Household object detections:
▼

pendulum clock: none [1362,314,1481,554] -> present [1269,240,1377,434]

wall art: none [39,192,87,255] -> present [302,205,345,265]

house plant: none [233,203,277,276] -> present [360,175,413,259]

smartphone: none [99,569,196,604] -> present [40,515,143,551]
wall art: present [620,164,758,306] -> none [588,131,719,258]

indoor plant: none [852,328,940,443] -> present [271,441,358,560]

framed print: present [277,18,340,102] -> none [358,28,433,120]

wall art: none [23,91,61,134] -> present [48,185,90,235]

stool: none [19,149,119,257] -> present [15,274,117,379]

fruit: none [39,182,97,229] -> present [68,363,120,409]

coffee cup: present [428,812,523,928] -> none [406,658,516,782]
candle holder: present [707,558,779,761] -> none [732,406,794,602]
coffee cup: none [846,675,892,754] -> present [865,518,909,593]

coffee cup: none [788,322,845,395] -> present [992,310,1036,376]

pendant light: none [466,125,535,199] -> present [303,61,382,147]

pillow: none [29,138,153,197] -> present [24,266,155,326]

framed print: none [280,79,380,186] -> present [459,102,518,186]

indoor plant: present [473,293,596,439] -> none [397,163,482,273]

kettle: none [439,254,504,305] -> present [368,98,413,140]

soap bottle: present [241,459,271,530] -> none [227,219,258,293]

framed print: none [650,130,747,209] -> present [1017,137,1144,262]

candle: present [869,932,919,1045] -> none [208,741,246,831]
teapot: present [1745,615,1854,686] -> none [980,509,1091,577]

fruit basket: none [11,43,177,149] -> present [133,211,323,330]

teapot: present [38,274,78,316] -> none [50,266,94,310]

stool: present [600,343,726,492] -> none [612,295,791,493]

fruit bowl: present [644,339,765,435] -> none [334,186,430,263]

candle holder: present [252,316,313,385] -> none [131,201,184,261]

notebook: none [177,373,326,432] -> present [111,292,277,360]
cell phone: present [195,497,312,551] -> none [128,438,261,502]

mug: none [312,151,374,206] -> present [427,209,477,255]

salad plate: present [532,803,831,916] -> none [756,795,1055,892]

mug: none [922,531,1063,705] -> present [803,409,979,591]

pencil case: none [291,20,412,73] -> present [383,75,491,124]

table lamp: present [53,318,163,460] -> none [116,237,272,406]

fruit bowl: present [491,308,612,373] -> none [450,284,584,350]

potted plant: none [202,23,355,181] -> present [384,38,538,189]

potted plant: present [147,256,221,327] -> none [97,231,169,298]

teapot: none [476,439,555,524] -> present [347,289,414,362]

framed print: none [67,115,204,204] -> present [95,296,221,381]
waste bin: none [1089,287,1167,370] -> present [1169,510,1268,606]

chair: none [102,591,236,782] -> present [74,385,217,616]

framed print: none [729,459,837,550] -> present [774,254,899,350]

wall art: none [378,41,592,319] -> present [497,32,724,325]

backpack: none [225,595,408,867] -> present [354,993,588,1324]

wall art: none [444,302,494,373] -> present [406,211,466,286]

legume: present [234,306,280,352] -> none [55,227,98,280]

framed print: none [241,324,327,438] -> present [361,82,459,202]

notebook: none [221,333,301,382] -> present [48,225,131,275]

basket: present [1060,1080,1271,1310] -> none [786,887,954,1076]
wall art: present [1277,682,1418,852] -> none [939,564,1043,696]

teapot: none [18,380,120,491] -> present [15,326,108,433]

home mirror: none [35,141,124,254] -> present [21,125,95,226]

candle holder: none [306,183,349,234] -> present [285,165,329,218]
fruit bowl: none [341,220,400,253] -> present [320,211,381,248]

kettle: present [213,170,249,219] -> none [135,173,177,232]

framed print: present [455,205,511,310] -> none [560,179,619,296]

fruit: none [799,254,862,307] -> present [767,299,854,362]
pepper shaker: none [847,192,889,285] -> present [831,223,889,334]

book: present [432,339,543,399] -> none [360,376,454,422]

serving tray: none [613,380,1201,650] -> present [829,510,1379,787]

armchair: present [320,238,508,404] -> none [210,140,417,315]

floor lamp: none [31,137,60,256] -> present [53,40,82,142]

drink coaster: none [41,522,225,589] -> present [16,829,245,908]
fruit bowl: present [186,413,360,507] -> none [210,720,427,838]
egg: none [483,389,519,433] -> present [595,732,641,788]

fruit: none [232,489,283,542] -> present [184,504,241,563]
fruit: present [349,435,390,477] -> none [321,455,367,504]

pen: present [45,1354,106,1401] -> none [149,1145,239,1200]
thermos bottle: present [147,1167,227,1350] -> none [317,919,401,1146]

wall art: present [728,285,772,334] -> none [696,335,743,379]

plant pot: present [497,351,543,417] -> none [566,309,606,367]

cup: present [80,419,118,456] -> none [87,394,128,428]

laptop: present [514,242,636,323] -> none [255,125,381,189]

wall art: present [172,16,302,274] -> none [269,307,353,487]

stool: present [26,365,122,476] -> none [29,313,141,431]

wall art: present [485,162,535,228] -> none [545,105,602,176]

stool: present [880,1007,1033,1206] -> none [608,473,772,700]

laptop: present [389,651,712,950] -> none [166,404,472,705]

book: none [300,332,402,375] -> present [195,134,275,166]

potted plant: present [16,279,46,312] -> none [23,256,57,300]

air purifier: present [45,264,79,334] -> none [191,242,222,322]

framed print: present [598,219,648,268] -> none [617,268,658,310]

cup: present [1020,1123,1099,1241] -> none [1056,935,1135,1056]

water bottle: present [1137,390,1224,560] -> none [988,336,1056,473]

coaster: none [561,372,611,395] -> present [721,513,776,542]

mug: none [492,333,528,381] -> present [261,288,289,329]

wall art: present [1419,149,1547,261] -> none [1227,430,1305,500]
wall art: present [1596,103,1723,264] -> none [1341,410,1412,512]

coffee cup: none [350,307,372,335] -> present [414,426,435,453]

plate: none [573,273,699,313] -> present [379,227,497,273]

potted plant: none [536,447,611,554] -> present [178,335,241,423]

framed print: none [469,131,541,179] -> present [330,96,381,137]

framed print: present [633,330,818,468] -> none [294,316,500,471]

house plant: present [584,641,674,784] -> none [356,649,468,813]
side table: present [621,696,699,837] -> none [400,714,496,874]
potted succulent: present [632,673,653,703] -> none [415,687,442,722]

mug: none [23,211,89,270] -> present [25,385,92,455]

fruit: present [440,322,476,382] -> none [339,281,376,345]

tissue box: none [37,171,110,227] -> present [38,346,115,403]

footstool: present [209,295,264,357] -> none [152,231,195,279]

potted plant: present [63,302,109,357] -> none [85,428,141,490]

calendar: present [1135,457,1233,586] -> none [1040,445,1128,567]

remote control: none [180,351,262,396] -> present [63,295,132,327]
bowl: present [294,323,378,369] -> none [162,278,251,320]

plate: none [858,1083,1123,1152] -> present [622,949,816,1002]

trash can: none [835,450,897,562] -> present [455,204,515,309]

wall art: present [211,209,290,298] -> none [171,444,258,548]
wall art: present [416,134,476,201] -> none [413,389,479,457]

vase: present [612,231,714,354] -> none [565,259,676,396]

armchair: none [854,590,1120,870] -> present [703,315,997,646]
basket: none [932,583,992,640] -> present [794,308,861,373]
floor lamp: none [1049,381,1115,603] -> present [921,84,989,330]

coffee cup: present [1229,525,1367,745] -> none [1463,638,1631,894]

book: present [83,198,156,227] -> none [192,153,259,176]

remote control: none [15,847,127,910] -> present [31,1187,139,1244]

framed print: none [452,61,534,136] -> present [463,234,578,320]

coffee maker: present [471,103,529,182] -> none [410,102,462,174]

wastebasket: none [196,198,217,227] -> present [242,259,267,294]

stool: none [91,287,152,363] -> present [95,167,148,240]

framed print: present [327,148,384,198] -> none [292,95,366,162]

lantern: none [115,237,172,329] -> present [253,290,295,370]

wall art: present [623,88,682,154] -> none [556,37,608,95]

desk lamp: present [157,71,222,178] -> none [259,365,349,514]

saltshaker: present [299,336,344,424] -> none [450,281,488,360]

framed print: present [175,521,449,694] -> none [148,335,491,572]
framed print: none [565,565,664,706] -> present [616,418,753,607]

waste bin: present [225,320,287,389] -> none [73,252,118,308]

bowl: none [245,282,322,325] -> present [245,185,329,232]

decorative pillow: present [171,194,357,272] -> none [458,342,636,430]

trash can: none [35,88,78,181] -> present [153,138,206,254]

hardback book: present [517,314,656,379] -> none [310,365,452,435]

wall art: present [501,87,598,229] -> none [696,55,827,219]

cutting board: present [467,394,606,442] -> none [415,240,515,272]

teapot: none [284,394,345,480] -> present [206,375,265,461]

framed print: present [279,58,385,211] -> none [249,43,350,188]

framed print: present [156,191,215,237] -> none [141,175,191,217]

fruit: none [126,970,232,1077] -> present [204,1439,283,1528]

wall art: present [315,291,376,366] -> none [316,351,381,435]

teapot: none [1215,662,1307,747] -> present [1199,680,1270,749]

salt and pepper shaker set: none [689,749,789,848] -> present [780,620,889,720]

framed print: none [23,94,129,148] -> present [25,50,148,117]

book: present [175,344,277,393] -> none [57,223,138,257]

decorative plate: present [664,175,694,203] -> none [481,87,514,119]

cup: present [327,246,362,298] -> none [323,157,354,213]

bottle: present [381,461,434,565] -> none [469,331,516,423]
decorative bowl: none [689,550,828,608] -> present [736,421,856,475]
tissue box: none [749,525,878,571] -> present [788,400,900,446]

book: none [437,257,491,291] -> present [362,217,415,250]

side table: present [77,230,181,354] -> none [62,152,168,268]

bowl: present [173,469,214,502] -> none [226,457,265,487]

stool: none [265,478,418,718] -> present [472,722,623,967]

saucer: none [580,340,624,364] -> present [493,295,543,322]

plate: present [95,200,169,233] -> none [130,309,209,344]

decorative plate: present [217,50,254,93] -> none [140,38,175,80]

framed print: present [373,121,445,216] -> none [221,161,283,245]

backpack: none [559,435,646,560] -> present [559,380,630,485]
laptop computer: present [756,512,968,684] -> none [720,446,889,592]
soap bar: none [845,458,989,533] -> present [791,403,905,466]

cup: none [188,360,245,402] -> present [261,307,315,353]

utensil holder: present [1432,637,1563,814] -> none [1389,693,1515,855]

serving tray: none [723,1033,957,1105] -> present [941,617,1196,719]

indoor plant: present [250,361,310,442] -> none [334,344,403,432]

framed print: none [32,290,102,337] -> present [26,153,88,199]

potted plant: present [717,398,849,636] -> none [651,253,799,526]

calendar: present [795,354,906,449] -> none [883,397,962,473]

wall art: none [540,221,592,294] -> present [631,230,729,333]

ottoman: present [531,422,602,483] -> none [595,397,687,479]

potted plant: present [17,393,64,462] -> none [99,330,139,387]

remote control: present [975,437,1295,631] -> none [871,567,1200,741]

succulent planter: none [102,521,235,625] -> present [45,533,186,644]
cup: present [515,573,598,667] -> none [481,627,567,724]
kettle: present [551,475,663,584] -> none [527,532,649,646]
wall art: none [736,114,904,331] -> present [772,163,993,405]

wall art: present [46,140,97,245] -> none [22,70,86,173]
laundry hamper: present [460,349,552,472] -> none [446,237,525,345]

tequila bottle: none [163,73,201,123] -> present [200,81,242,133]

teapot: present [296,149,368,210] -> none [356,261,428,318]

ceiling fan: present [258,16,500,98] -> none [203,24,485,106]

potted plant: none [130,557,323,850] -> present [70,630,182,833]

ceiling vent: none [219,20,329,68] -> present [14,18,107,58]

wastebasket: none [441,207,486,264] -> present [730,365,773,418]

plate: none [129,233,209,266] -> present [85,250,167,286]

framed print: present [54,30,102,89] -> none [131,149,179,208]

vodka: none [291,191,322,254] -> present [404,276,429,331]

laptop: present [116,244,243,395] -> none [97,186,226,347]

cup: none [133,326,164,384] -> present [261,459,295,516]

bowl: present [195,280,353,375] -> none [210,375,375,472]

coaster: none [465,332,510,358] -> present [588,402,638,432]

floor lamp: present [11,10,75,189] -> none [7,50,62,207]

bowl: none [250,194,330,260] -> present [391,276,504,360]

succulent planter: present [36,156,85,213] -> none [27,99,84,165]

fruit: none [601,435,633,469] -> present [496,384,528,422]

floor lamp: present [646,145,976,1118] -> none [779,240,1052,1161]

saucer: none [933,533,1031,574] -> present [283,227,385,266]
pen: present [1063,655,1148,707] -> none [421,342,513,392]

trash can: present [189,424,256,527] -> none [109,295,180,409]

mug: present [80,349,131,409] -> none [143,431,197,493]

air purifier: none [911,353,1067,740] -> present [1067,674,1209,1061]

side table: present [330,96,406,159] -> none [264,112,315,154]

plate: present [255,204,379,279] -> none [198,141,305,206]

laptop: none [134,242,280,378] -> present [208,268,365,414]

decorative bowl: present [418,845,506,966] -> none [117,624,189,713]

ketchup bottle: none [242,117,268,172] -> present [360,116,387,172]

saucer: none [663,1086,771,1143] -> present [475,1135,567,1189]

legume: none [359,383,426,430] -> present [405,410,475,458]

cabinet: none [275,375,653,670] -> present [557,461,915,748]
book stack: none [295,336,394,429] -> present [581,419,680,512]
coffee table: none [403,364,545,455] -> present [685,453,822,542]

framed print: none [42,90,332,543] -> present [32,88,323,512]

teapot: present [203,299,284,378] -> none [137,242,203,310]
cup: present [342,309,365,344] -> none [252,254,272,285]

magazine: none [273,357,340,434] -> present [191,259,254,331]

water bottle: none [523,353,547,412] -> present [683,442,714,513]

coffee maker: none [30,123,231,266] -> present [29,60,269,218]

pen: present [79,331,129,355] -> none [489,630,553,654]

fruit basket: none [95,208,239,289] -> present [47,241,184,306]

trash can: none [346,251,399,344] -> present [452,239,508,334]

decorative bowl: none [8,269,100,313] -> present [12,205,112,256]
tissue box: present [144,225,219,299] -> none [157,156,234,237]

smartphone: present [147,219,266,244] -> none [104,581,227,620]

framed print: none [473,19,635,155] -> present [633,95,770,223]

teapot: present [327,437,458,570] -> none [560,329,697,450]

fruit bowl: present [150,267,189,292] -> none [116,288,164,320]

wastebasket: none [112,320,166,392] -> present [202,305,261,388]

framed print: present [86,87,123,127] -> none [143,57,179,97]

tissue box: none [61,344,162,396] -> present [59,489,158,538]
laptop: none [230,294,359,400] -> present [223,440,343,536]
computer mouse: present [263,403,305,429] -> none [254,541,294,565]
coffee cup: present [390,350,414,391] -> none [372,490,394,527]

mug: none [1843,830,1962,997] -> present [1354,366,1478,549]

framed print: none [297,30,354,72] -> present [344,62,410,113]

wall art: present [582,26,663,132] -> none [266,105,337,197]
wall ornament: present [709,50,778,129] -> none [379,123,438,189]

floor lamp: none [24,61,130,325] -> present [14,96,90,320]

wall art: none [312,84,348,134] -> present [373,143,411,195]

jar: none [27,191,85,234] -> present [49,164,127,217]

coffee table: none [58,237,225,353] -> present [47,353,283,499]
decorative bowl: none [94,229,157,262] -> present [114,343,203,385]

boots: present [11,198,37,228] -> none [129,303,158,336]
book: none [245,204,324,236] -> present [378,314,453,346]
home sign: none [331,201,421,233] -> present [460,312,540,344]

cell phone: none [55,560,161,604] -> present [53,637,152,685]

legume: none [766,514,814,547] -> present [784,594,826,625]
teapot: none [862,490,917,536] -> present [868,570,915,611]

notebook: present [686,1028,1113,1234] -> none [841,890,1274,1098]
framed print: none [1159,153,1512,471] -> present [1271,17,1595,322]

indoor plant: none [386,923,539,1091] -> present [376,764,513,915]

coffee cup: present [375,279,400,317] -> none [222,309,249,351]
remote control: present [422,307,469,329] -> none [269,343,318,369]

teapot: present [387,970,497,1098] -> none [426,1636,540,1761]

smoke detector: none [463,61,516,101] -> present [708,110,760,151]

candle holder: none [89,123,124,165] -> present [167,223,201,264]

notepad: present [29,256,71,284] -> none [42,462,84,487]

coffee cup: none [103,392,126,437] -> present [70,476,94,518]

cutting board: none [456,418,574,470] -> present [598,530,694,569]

▲

■ **EXERCISE AIM**
Among the lines above, repeat exactly those from the line with "backpack: none [559,435,646,560]" to the line with "serving tray: none [723,1033,957,1105]", counting both ends.

■ **SOLUTION TO THIS TASK**
backpack: none [559,435,646,560] -> present [559,380,630,485]
laptop computer: present [756,512,968,684] -> none [720,446,889,592]
soap bar: none [845,458,989,533] -> present [791,403,905,466]

cup: none [188,360,245,402] -> present [261,307,315,353]

utensil holder: present [1432,637,1563,814] -> none [1389,693,1515,855]

serving tray: none [723,1033,957,1105] -> present [941,617,1196,719]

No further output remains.